Показанный текст:
::::::::

Консенсус и всеобщее согласие — это не всегда хорошо, а в случаях, когда речь идет о возможности заработать миллиарды, скорее плохо, считает профессор Стэнфордского университета Илья Стребулаев. Группой обычно легко манипулировать, а в мире, где высок уровень неопределенности, большинство часто заблуждается. Почему это происходит и как этого избежать — в отрывке из книги Ильи Стребулаева и Алекса Данга «Венчурное мышление. 9 принципов роста бизнеса в любых условиях»
Профессор Высшей школы бизнеса Стэнфордского университета Илья Стребулаев вместе с консультантом по технологиям и цифровой стратегии Алексом Дангом написал руководство для начинающих и не очень венчурных инвесторов, которое также будет полезно предпринимателям, менеджерам и в принципе читателям, которые стремятся расширить свой кругозор и выйти за привычные рамки.
В своем бестселлере «Венчурное мышление. 9 принципов роста бизнеса в любых условиях» они сформулировали девять ключевых принципов венчурных инвесторов, которыми рекомендуют руководствоваться при принятии важных решений — в бизнесе, карьере и жизни. Среди них, например, совет сосредоточить внимание на успехах, а не на провалах (венчурные инвесторы не боятся провалов), не сидеть в четырех стенах (то есть как можно больше общаться с разными людьми), не бояться чаще говорить «нет» и не стараться избегать разногласий.
Русский перевод книги выходит в издательстве «Манн, Иванов и Фербер» в феврале. Forbes публикует отрывок.
Обезьяна видит — обезьяна делает
«Почему они не едят розовую кукурузу? Это невероятно!» — воскликнула участница одного из наших корпоративных семинаров. Она руководит отделом маркетинга в одной из компаний. Удивлена была не только она: взгляды всех, кто находился в комнате, были прикованы к экрану, где мы показывали видео о результатах эксперимента, который ученые проводили в Южной Африке. Его целью было выяснить, как передаются культурные ценности и как принимаются решения в группе. Но не в группе людей, а среди мартышек.
Верветки, Chlorocebus pygerythrus, вид обезьян семейства мартышковых — животные с высоким уровнем социальной организации; они живут в группах, численность которых доходит до 50 особей. «Наши общие предки-приматы, жившие миллионы лет назад, вероятно, в чем-то были похожи на нас. Приматы — это живое связующее звено с нашим прошлым», — говорит профессор Эрика ван дер Вааль, энергичный руководитель большой команды исследователей, работающих на двух континентах.

::::::::

Задание: Пожалуйста, напишите продолжение отрывка о венчурном мышлении выше, начав сразу после его последнего предложения.

Сохраненные данные:
::::::::

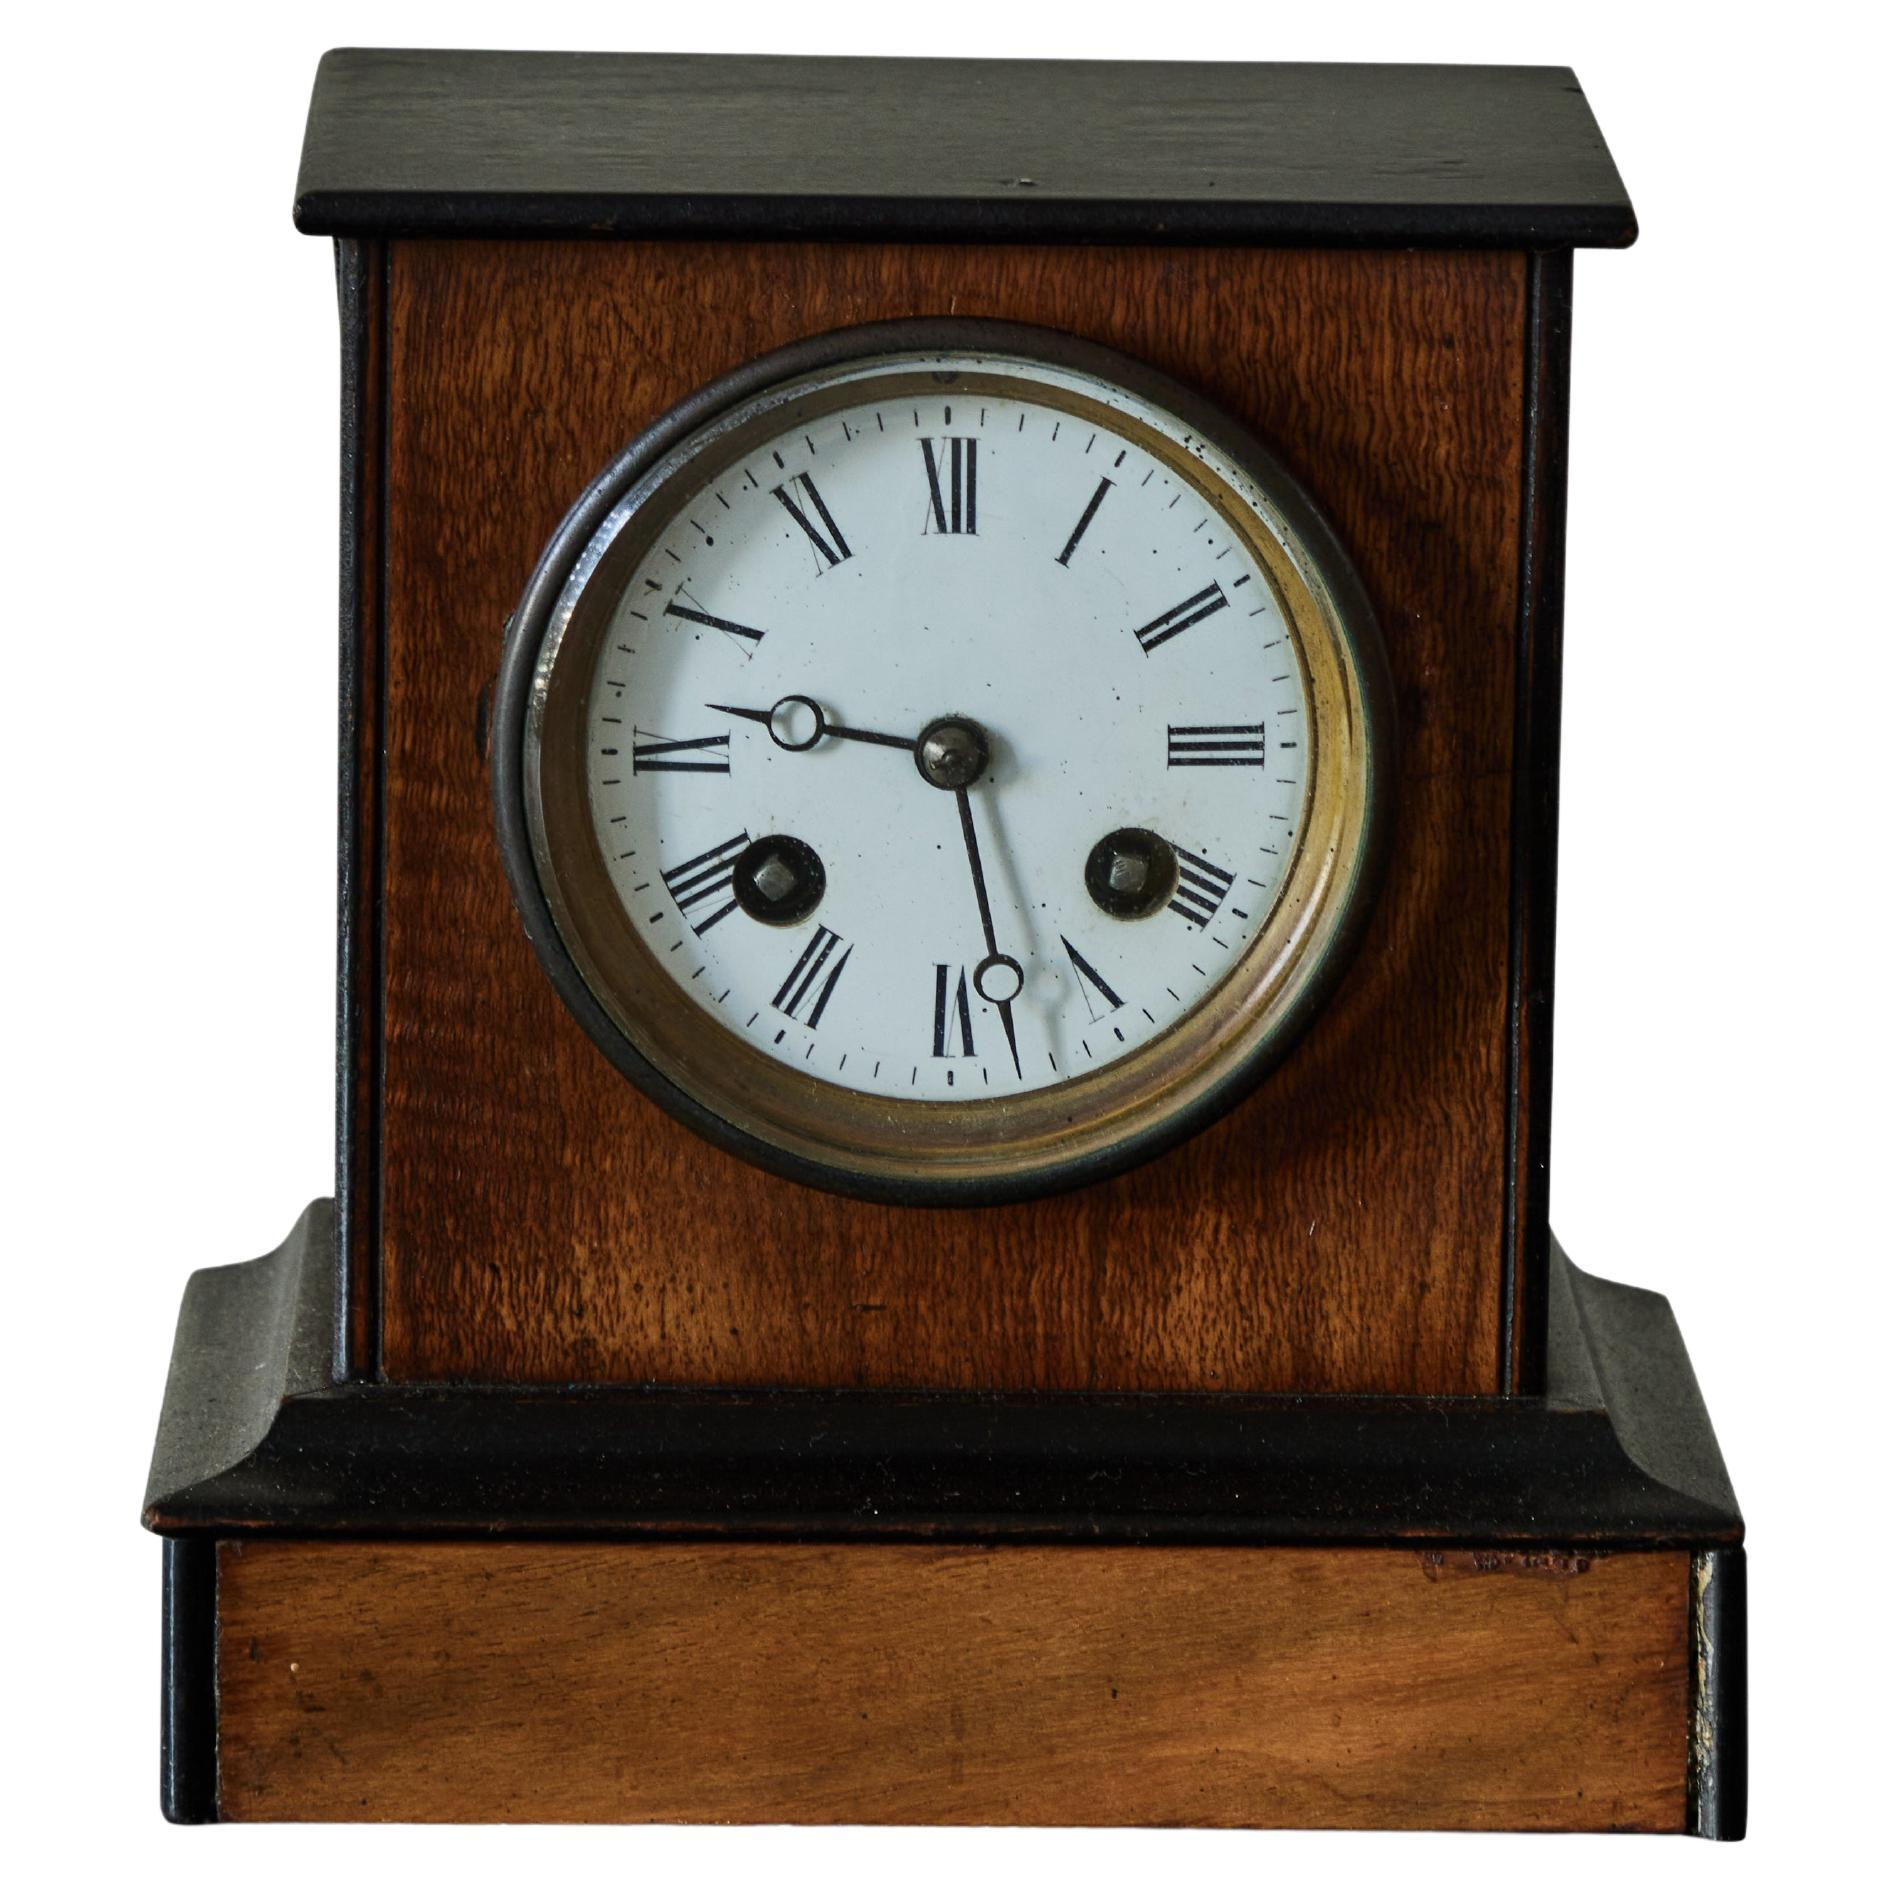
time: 9:27
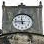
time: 11:46
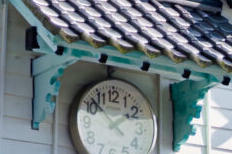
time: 1:51
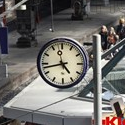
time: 4:42
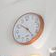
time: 10:24
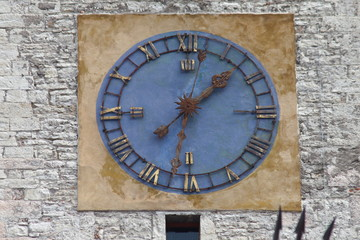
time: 1:32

::::::::

Ответ на задачу:
В южноафриканском заповеднике команда ван дер Вааль разделила диких верветок на группы. Перед каждой группой поставили по два контейнера с кукурузой. В первом — розовые початки, окрашенные пищевым красителем из местного продуктового магазина. Во втором — такие же, но голубого цвета. Отличие, которое легко обнаружили обезьяны, состояло не только в цвете, но и во вкусе. В одном из контейнеров у каждой группы кукуруза была пропитана соком алоэ, из-за этого она стала горькой и невкусной. У первой группы горькой была только голубая кукуруза, у второй — только розовая. Неудивительно, что обезьяны воротили от нее нос. Для половины обезьян розовая кукуруза оказалась отвратительной, а вторая половина считала мерзкой голубую кукурузу. Общую зону обитания верветок поделили на две подзоны — «розовую» (где розовая кукуруза была съедобной) и «голубую». Вскоре обезьяны поняли, какая пища им нравится, и привыкли есть кукурузу только определенного цвета.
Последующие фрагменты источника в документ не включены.